文化

2026.03.13



[ソウル=シャルル・オデゥアン]
[映像=パク・デジン]

世界35カ国で「K-カルチャー」普及の第一線を担う在外韓国文化院長と文化広報官ら38人が、ソウルに一堂に会した。


文化体育観光部は、10日から13日にかけてソウルのKOCISセンターおよび国立中央博物館で「2026韓国文化院長・文化広報官会議」を開催する。本会議では、韓流の地平をさらに切り拓くための新たな戦略や、多角的な振興策が模索される予定だ。

文化体育観光部のチェ・フィヨン長官主宰のもと、10日の初日会議では同部の主要政策や各文化院の懸案、今後の事業計画が共有された。あわせて昨年の成功事例や今年の重点事業についても発表が行われ、各文化院が持つノウハウを相互に確認した。

駐大阪韓国文化院は、昨年9月13日と14日に、ジャズ・ロック・ヒップホップ・エレクトロニックなど、韓国の大衆音楽を紹介する「K-MUSIC Festival in Osaka 多様多感」を開催した=駐大阪韓国文化院

駐大阪韓国文化院は、昨年9月13日と14日に、ジャズ・ロック・ヒップホップ・エレクトロニックなど、韓国の大衆音楽を紹介する「K-MUSIC Festival in Osaka 多様多感」を開催した=駐大阪韓国文化院


この日の会議では、2025年の最優秀機関として6つの機関が選出された。

昨年、リニューアルオープンした駐大阪韓国文化院では、韓日国交正常化60周年や大阪・関西万博などを契機に、約90の行事が一年を通して行われた。

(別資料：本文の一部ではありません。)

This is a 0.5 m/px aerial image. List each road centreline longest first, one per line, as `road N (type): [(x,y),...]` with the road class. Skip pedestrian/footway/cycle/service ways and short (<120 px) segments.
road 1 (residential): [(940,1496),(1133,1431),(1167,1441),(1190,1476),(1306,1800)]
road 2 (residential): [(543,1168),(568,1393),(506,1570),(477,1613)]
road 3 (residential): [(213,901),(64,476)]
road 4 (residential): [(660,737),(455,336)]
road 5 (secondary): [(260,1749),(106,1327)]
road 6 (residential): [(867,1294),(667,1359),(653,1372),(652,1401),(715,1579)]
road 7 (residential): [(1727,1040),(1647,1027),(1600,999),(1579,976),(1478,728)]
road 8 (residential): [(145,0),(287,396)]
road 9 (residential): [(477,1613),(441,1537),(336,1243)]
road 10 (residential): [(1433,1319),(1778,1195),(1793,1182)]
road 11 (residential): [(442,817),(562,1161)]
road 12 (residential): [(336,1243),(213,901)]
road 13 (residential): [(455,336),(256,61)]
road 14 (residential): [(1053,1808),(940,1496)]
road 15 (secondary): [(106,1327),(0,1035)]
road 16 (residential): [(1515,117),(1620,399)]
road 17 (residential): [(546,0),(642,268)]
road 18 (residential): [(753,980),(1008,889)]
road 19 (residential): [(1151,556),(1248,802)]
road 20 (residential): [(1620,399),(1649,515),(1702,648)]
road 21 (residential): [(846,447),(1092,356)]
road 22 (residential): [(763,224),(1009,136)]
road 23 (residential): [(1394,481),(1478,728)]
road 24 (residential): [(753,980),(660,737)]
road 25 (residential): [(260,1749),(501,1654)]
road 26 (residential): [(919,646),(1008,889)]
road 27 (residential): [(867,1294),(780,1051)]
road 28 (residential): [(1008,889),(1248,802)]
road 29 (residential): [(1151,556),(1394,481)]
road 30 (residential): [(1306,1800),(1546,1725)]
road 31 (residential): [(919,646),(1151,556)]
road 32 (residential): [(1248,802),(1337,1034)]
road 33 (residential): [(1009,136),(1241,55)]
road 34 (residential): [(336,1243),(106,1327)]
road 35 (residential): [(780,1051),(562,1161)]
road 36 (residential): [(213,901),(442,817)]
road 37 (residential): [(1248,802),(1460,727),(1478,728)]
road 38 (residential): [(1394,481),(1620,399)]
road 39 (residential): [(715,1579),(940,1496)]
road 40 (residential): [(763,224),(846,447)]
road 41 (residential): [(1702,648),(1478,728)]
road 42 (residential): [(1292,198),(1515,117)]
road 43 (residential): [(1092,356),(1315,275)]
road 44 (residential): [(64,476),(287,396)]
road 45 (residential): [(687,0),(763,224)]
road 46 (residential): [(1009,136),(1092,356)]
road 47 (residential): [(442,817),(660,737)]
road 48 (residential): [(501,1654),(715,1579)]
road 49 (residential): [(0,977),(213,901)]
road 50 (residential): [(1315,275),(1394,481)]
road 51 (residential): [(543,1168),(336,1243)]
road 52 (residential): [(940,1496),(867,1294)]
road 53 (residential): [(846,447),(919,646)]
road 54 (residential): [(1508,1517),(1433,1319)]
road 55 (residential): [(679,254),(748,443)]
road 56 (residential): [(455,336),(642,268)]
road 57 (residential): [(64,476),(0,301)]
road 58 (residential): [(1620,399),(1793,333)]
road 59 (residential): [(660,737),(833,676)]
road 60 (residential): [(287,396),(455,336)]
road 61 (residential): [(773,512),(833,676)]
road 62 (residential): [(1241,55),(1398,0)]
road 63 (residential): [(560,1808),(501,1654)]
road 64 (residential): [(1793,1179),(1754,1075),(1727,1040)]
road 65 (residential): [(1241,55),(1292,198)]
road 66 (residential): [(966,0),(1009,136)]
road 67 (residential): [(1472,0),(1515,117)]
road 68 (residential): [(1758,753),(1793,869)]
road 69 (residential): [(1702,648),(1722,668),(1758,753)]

多角的な視点でK-POPを掘り下げる音楽祭をはじめ、韓国映画祭や文学イベント、両国の出版社と書店が集うトークプログラムなど、多彩な企画で現地の大きな反響を呼んだ。また、独自の試みとして、釜山(プサン)や済州(チェジュ)島の方言が学べるプログラムも運営された。

また、ウェブトゥーン展や男性向けの韓国伝統酒作り教室など、オーダーメイド型の体験プログラムを実施し、多くの新規の観覧客を呼び込んだ。

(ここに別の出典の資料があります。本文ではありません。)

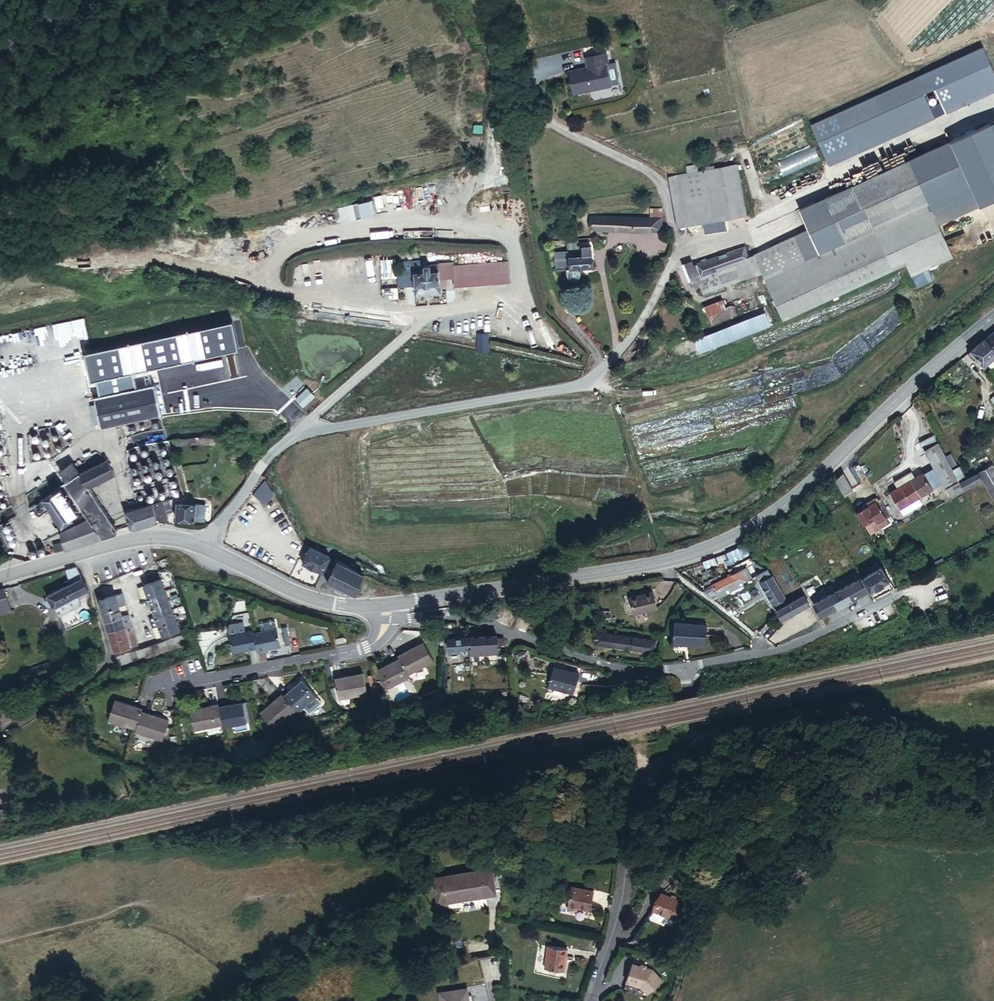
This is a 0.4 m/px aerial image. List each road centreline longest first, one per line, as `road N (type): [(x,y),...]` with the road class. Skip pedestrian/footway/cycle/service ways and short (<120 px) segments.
road 1 (tertiary): [(993,317),(786,504),(732,540),(681,558),(384,609)]
road 2 (unclassified): [(615,357),(579,384),(284,442),(202,546)]
road 3 (residential): [(683,670),(688,740),(632,793),(629,872),(589,1000)]
road 4 (unclassified): [(384,620),(473,620),(565,655),(639,671),(683,670)]
road 5 (residential): [(179,687),(366,651),(384,620)]
road 6 (unclassified): [(683,670),(799,645),(890,602)]
road 7 (tertiary): [(202,546),(128,541),(0,578)]
road 8 (tertiary): [(384,609),(356,611),(297,594),(202,546)]
road 9 (track): [(492,136),(479,0)]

駐大阪韓国文化院のキム・ヘス院長は、「日本では、比較的に体験する機会の少ない韓国文化を広く紹介したかった。韓流ファンの関心を考慮したプログラムを企画することで、より多彩なコンテンツの提供に努めた」と説明した。

駐大阪韓国文化院の他に、駐スペイン韓国文化院・駐タイ韓国文化院・駐北京文化広報館・駐ベトナム韓国文化院・駐フィリピン韓国文化院も最優秀機関に選ばれた。

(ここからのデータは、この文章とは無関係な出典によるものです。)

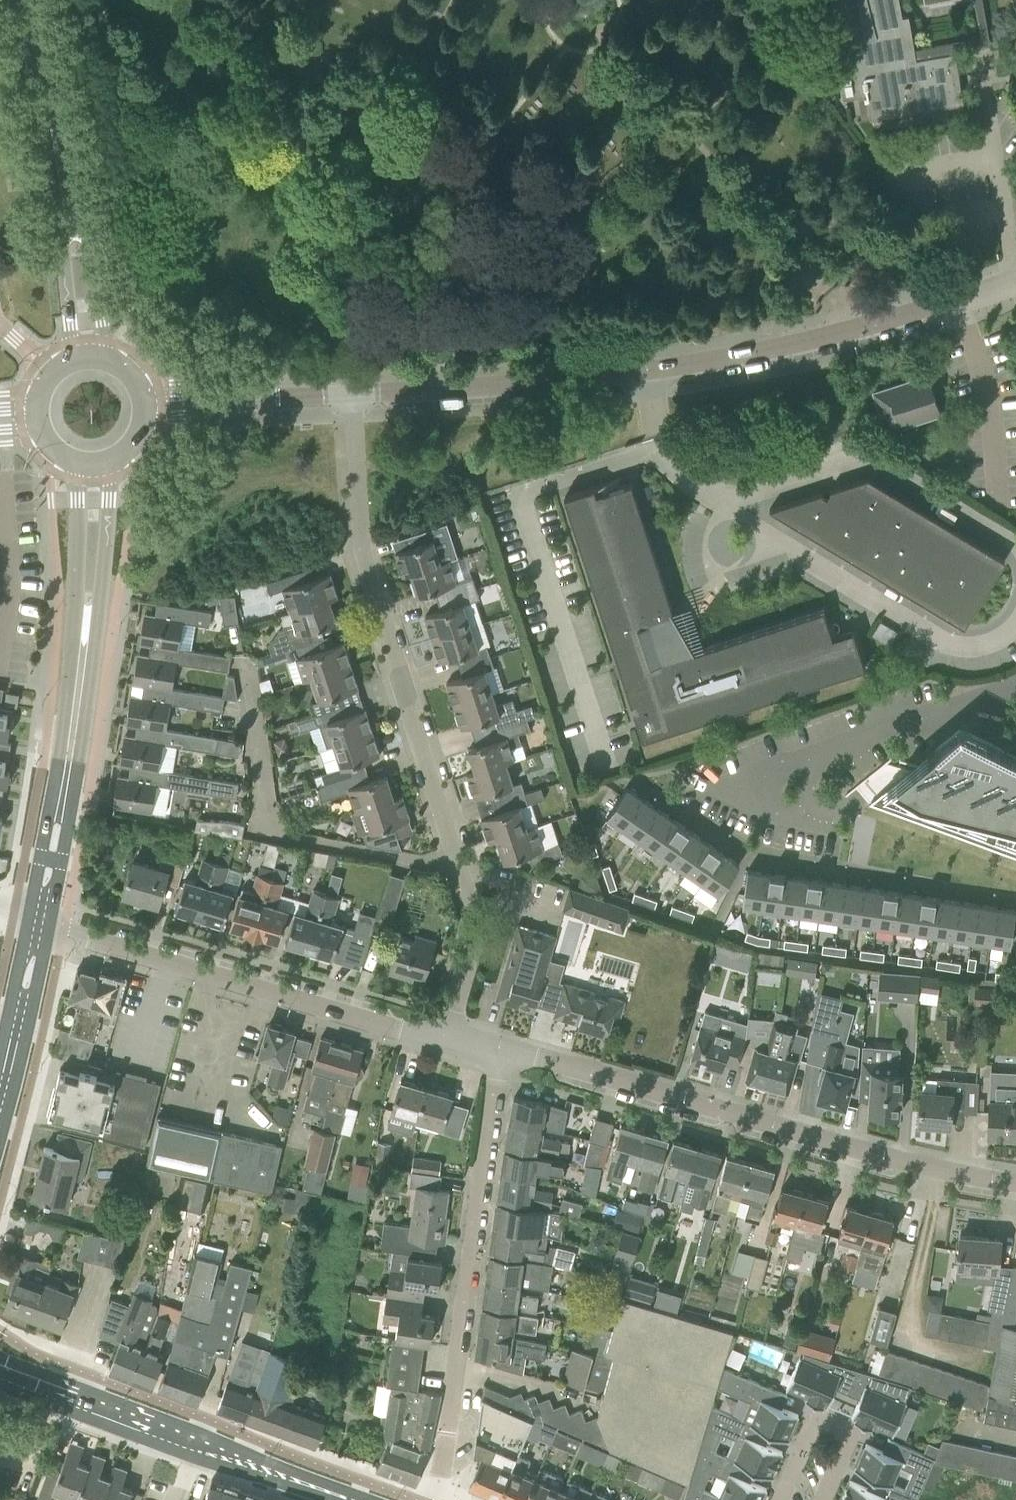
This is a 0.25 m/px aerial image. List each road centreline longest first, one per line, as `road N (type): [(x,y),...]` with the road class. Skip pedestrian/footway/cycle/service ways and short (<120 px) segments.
road 1 (residential): [(347,397),(760,350),(884,322),(1015,275)]
road 2 (residential): [(1015,1177),(499,1053)]
road 3 (residential): [(347,397),(357,544),(466,859)]
road 4 (residential): [(431,1499),(499,1053)]
road 5 (residential): [(443,1039),(36,931)]
road 6 (residential): [(466,859),(428,867),(291,839),(269,791),(242,649)]
road 7 (tertiary): [(36,931),(89,602)]
road 8 (residential): [(1015,688),(794,764)]
road 9 (tertiary): [(196,1437),(0,1365)]
road 10 (residential): [(144,409),(347,397)]
road 11 (tertiary): [(65,198),(22,0)]
road 12 (residential): [(779,1499),(814,1422),(850,1437),(824,1499)]
road 13 (residential): [(466,859),(479,898),(443,1039)]
road 14 (tertiary): [(364,1499),(196,1437)]
road 15 (tertiary): [(108,360),(91,273),(65,198)]
road 16 (tertiary): [(0,1092),(36,931)]
road 17 (tertiary): [(65,198),(74,360)]
road 18 (tertiary): [(89,602),(103,566),(116,457)]
road 19 (tertiary): [(73,460),(89,602)]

10日、ソウル・中区のKOCISセンターで開かれた「2026韓国文化院長・文化広報官会議」で挨拶をしている文化体育観光部のチェ・フィヨン長官=文化体育観光部

10日、ソウル・中区のKOCISセンターで開かれた「2026韓国文化院長・文化広報官会議」で挨拶をする文化体育観光部のチェ・フィヨン長官=文化体育観光部


チェ長官は、「より多くの世界の人々が韓国文化院を通じてK-カルチャーやコンテンツを体験し、食やビューティーといった多様なトレンドを直接享受できる環境を整えるべきだ」と述べ、文化院の役割を強調した。

さらに、「韓国文化を体験した人々が、最終的に『韓国を訪れたい』と心から思えるような、訪韓意欲の喚起に繋げることが重要だ」と、今後の展望を語った。

13日まで開かれる今回の会議には、芸術や観光、体育、コンテンツをはじめ、食・ビューティー・ファッションなどの分野から47の関係機関が参加する。国立中央博物館のユ・ホンジュン館長、駐ニューヨク韓国文化院のキム・チョンス前院長など、文化専門家の特別講義も予定されている。

現在、在外韓国文化院・文化広報館は、35カ国で42カ所が運営されている。韓国の文化を世界に広める前哨基地であり、文化の政府開発援助(ODA)と首脳外交を支援する拠点となっている。